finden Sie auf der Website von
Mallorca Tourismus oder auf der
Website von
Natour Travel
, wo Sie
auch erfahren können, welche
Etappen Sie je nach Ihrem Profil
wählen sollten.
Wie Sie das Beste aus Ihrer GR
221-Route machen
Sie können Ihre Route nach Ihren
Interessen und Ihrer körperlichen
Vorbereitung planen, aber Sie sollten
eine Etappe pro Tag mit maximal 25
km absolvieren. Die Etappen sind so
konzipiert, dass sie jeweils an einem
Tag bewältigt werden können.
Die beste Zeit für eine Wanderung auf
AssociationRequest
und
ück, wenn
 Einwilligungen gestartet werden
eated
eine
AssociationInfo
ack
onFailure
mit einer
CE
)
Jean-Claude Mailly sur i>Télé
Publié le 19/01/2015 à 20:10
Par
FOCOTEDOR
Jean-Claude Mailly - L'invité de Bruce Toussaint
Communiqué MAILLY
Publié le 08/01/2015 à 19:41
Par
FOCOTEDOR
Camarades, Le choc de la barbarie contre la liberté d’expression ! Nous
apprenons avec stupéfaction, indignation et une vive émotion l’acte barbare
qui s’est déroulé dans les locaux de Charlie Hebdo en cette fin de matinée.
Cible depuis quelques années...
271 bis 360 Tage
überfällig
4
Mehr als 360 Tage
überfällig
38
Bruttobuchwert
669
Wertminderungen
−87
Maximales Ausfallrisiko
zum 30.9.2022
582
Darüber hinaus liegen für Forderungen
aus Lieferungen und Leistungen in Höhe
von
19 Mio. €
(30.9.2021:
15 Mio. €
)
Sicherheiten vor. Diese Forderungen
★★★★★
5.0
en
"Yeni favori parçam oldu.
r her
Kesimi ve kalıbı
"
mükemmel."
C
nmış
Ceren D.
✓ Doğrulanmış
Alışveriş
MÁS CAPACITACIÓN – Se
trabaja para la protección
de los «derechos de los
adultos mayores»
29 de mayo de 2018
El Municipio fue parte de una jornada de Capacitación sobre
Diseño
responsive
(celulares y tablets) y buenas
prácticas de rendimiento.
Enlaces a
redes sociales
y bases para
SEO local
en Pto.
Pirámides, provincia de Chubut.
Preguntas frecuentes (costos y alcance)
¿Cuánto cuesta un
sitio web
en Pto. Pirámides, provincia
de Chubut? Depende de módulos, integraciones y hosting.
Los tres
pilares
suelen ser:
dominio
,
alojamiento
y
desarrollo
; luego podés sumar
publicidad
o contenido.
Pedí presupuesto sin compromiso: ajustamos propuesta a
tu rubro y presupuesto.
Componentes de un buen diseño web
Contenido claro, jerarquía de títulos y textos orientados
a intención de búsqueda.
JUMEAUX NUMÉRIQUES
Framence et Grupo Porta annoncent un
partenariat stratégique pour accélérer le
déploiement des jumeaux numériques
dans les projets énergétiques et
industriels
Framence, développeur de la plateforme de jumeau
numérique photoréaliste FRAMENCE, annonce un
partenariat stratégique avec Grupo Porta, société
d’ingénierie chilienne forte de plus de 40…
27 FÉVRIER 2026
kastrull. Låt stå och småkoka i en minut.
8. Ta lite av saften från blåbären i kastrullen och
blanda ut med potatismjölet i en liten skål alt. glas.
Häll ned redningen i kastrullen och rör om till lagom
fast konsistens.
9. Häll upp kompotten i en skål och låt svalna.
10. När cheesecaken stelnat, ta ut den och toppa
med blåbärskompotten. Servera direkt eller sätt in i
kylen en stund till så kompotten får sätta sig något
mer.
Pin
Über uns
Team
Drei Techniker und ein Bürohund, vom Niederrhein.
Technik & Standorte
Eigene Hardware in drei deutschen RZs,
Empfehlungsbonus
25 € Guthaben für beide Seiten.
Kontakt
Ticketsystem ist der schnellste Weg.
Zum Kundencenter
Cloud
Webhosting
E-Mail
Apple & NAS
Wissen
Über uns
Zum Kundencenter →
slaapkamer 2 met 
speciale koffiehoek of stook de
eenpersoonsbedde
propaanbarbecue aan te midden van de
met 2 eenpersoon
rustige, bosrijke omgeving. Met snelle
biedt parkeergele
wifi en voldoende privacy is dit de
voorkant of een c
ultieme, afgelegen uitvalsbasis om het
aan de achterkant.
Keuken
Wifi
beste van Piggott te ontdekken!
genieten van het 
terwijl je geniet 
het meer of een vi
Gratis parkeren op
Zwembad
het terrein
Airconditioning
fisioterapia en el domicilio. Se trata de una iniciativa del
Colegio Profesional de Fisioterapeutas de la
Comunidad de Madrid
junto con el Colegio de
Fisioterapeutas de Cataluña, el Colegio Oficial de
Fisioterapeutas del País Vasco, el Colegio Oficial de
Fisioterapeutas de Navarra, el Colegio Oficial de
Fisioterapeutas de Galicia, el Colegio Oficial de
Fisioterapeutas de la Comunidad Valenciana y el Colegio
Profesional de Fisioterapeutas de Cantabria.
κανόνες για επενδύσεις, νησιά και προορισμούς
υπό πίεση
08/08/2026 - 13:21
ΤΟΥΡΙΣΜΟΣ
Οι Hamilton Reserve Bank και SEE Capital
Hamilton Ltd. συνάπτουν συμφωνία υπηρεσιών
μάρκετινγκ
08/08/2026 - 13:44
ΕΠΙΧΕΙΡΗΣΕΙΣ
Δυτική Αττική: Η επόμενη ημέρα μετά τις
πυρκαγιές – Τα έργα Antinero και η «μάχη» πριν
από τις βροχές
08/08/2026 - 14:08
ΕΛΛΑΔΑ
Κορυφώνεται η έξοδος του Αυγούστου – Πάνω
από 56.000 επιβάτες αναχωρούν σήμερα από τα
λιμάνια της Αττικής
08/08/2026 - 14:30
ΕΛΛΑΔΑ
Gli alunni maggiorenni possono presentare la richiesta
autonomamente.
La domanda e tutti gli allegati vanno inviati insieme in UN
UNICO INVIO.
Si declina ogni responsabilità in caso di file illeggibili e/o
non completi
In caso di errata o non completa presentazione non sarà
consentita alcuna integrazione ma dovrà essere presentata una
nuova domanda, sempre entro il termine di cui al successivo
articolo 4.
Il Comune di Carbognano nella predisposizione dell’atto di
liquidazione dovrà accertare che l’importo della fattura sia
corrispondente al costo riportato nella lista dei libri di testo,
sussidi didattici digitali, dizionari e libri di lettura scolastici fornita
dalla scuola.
-=-=-
## Exercise brief
The entries above are to be restated word for word.

## Exercise solution
finden Sie auf der Website von
Mallorca Tourismus oder auf der
Website von
Natour Travel
, wo Sie
auch erfahren können, welche
Etappen Sie je nach Ihrem Profil
wählen sollten.
Wie Sie das Beste aus Ihrer GR
221-Route machen
Sie können Ihre Route nach Ihren
Interessen und Ihrer körperlichen
Vorbereitung planen, aber Sie sollten
eine Etappe pro Tag mit maximal 25
km absolvieren. Die Etappen sind so
konzipiert, dass sie jeweils an einem
Tag bewältigt werden können.
Die beste Zeit für eine Wanderung auf
AssociationRequest
und
ück, wenn
 Einwilligungen gestartet werden
eated
eine
AssociationInfo
ack
onFailure
mit einer
CE
)
Jean-Claude Mailly sur i>Télé
Publié le 19/01/2015 à 20:10
Par
FOCOTEDOR
Jean-Claude Mailly - L'invité de Bruce Toussaint
Communiqué MAILLY
Publié le 08/01/2015 à 19:41
Par
FOCOTEDOR
Camarades, Le choc de la barbarie contre la liberté d’expression ! Nous
apprenons avec stupéfaction, indignation et une vive émotion l’acte barbare
qui s’est déroulé dans les locaux de Charlie Hebdo en cette fin de matinée.
Cible depuis quelques années...
271 bis 360 Tage
überfällig
4
Mehr als 360 Tage
überfällig
38
Bruttobuchwert
669
Wertminderungen
−87
Maximales Ausfallrisiko
zum 30.9.2022
582
Darüber hinaus liegen für Forderungen
aus Lieferungen und Leistungen in Höhe
von
19 Mio. €
(30.9.2021:
15 Mio. €
)
Sicherheiten vor. Diese Forderungen
★★★★★
5.0
en
"Yeni favori parçam oldu.
r her
Kesimi ve kalıbı
"
mükemmel."
C
nmış
Ceren D.
✓ Doğrulanmış
Alışveriş
MÁS CAPACITACIÓN – Se
trabaja para la protección
de los «derechos de los
adultos mayores»
29 de mayo de 2018
El Municipio fue parte de una jornada de Capacitación sobre
Diseño
responsive
(celulares y tablets) y buenas
prácticas de rendimiento.
Enlaces a
redes sociales
y bases para
SEO local
en Pto.
Pirámides, provincia de Chubut.
Preguntas frecuentes (costos y alcance)
¿Cuánto cuesta un
sitio web
en Pto. Pirámides, provincia
de Chubut? Depende de módulos, integraciones y hosting.
Los tres
pilares
suelen ser:
dominio
,
alojamiento
y
desarrollo
; luego podés sumar
publicidad
o contenido.
Pedí presupuesto sin compromiso: ajustamos propuesta a
tu rubro y presupuesto.
Componentes de un buen diseño web
Contenido claro, jerarquía de títulos y textos orientados
a intención de búsqueda.
JUMEAUX NUMÉRIQUES
Framence et Grupo Porta annoncent un
partenariat stratégique pour accélérer le
déploiement des jumeaux numériques
dans les projets énergétiques et
industriels
Framence, développeur de la plateforme de jumeau
numérique photoréaliste FRAMENCE, annonce un
partenariat stratégique avec Grupo Porta, société
d’ingénierie chilienne forte de plus de 40…
27 FÉVRIER 2026
kastrull. Låt stå och småkoka i en minut.
8. Ta lite av saften från blåbären i kastrullen och
blanda ut med potatismjölet i en liten skål alt. glas.
Häll ned redningen i kastrullen och rör om till lagom
fast konsistens.
9. Häll upp kompotten i en skål och låt svalna.
10. När cheesecaken stelnat, ta ut den och toppa
med blåbärskompotten. Servera direkt eller sätt in i
kylen en stund till så kompotten får sätta sig något
mer.
Pin
Über uns
Team
Drei Techniker und ein Bürohund, vom Niederrhein.
Technik & Standorte
Eigene Hardware in drei deutschen RZs,
Empfehlungsbonus
25 € Guthaben für beide Seiten.
Kontakt
Ticketsystem ist der schnellste Weg.
Zum Kundencenter
Cloud
Webhosting
E-Mail
Apple & NAS
Wissen
Über uns
Zum Kundencenter →
slaapkamer 2 met 
speciale koffiehoek of stook de
eenpersoonsbedde
propaanbarbecue aan te midden van de
met 2 eenpersoon
rustige, bosrijke omgeving. Met snelle
biedt parkeergele
wifi en voldoende privacy is dit de
voorkant of een c
ultieme, afgelegen uitvalsbasis om het
aan de achterkant.
Keuken
Wifi
beste van Piggott te ontdekken!
genieten van het 
terwijl je geniet 
het meer of een vi
Gratis parkeren op
Zwembad
het terrein
Airconditioning
fisioterapia en el domicilio. Se trata de una iniciativa del
Colegio Profesional de Fisioterapeutas de la
Comunidad de Madrid
junto con el Colegio de
Fisioterapeutas de Cataluña, el Colegio Oficial de
Fisioterapeutas del País Vasco, el Colegio Oficial de
Fisioterapeutas de Navarra, el Colegio Oficial de
Fisioterapeutas de Galicia, el Colegio Oficial de
Fisioterapeutas de la Comunidad Valenciana y el Colegio
Profesional de Fisioterapeutas de Cantabria.
κανόνες για επενδύσεις, νησιά και προορισμούς
υπό πίεση
08/08/2026 - 13:21
ΤΟΥΡΙΣΜΟΣ
Οι Hamilton Reserve Bank και SEE Capital
Hamilton Ltd. συνάπτουν συμφωνία υπηρεσιών
μάρκετινγκ
08/08/2026 - 13:44
ΕΠΙΧΕΙΡΗΣΕΙΣ
Δυτική Αττική: Η επόμενη ημέρα μετά τις
πυρκαγιές – Τα έργα Antinero και η «μάχη» πριν
από τις βροχές
08/08/2026 - 14:08
ΕΛΛΑΔΑ
Κορυφώνεται η έξοδος του Αυγούστου – Πάνω
από 56.000 επιβάτες αναχωρούν σήμερα από τα
λιμάνια της Αττικής
08/08/2026 - 14:30
ΕΛΛΑΔΑ
Gli alunni maggiorenni possono presentare la richiesta
autonomamente.
La domanda e tutti gli allegati vanno inviati insieme in UN
UNICO INVIO.
Si declina ogni responsabilità in caso di file illeggibili e/o
non completi
In caso di errata o non completa presentazione non sarà
consentita alcuna integrazione ma dovrà essere presentata una
nuova domanda, sempre entro il termine di cui al successivo
articolo 4.
Il Comune di Carbognano nella predisposizione dell’atto di
liquidazione dovrà accertare che l’importo della fattura sia
corrispondente al costo riportato nella lista dei libri di testo,
sussidi didattici digitali, dizionari e libri di lettura scolastici fornita
dalla scuola.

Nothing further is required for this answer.